Figure 1: Reference architecture for IA driven schema matching
Also note that visualization plays an important role at this point. Presenting all schema matching
correspondences to a user at once could be overwhelming and difficult to comprehend by the user, as
they become frustrated scrolling through all the false positives [13]. Completing the mapping is a task
that is both time consuming and cognitively demanding [13]. Explaining the reason why a specific
mapping suggested by the Software agent is an important feature supporting the user, but where many
approaches fall short still [13] [15]. Eventually, the winning mapping candidate is used to generate a
schema matcher.
4. Prototype
Using the reference architecture, we developed a prototype of the Automapping Application. It was
built using eMagiz [21] and uses the Machine Learning library provided by Microsoft [22] due to its’
ease of use and implementation. We first focused on a solution that can automatically suggest mappings,
and visually present the results to the user as shown in Figure 2. The involvement of the user only
occurred at the end of the process, with the aim of refining the results. We tested the classifiers which
are available and found that the best results can be achieved by using a neural network We created a
training set by extracting existing mapping results from the mapping repository in eMagiz. Since these
mappings are used in operational integrations, we consider them to be a reliable, expert verified, set.
We trained the neural network to predict candidate mappings and labeled each pair instance with (1) if
it has been mapped, and with (0), otherwise. This reduces the training set of 2.354.498 records to 19.486
records labelled with (1). When a user invokes the auto mapper, the same steps are followed, and the
classifier is used to predict the label and the user is then presented with new mappings.
Figure 2: Prototype of the Automapping Application in eMagiz
5. Discussion
Our reference architecture provides a starting point, and a set of guidelines for developing smarter
interoperability applications based on schema matching automation, the concepts of IA, and machine
learning. We tried to incorporate the essence of existing architectures, but they are scarce and do not
provide a complete solution for the problem we address. Therefore, the reference architecture is kept at
high abstraction since exact steps that need to be taken vary for each schema matching scenario.
Preliminary results of the first design and development cycle are encouraging but require thorough
validation. In the pre-processing stage, further research is needed to investigate which pre-processing
steps work well and how to efficiently employ the user in the process.

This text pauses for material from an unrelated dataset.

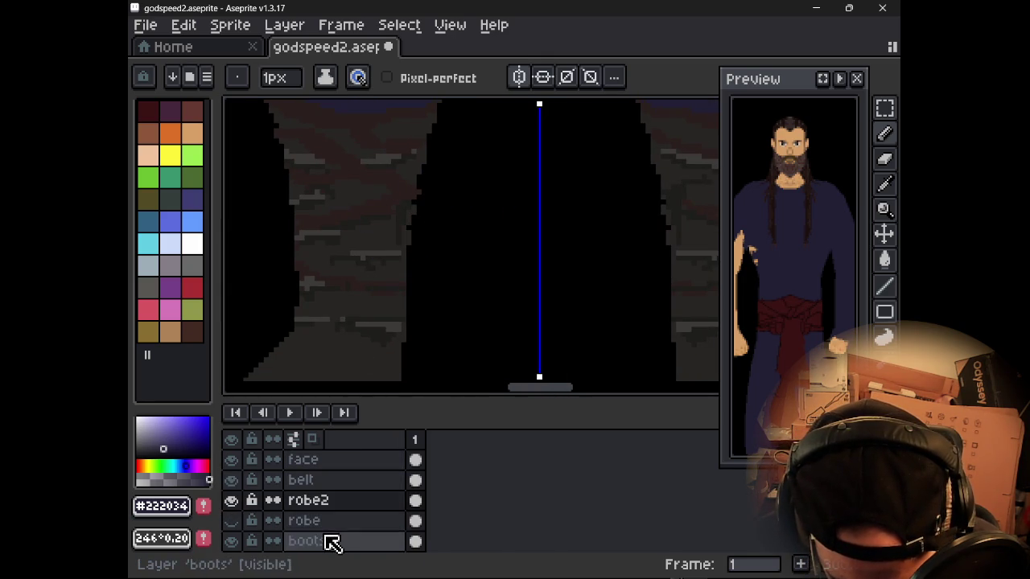
- On the boots layer, paint mirrored dark and lighter grey #272524 pixels along the boot edges
click(333, 544)
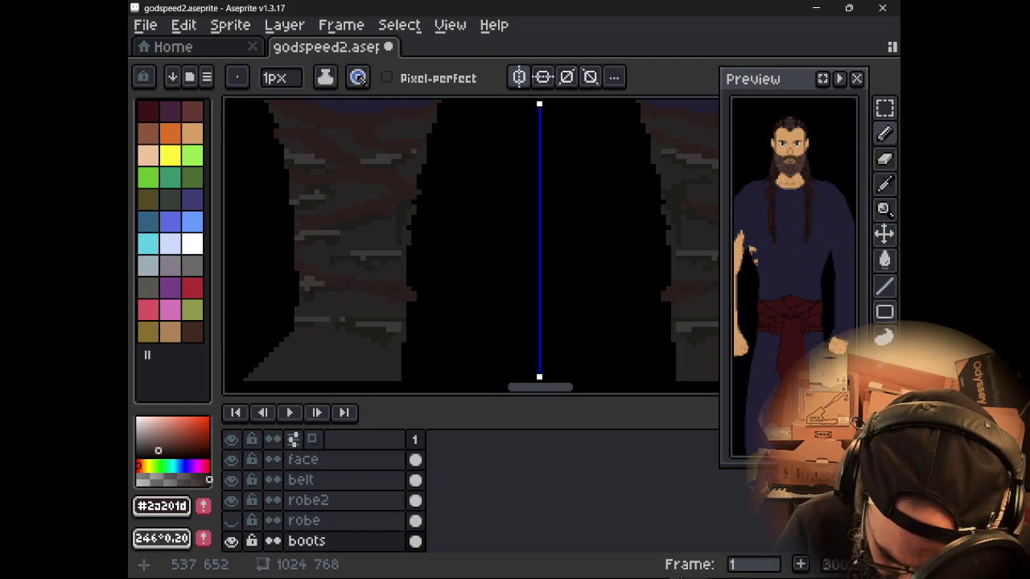
drag(410, 224, 411, 216)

We believe that more attention
in the pre-processing stage will be beneficial to this end. This has also been suggested in the literature.
Combining multiple approaches in one matching solution, also referred to as hybrid matchers, could
also lead to further improvements.
The developed prototype demonstrated that it is possible to develop an IA-driven approach to
schema matching. The developed prototype however has several limitations and needs further
development and testing. At this moment, entities are not taken into account. Mapping entities not only
aids the completeness but may also improve results. Furthermore, we only lower the upper cases, but
performance could be aided further, for example by using thesauri. Presenting the results and guiding
the user with visualizations needs future work. The use of an active classifier, which can ask the user
more information at runtime, is expected to be beneficial to explore improvements. Currently, we do
not use the scored probability values generated. In a future version, candidate mappings can be
presented to the user by giving them an option to adjust the threshold for various metrics. This allows
the user to adjust the thresholds and see the impact of these changes immediately. The user is then able
to select the best criteria for a given scenario. When a user is satisfied with a set of candidate mappings,
he accepts them and goes to the stage of refinement.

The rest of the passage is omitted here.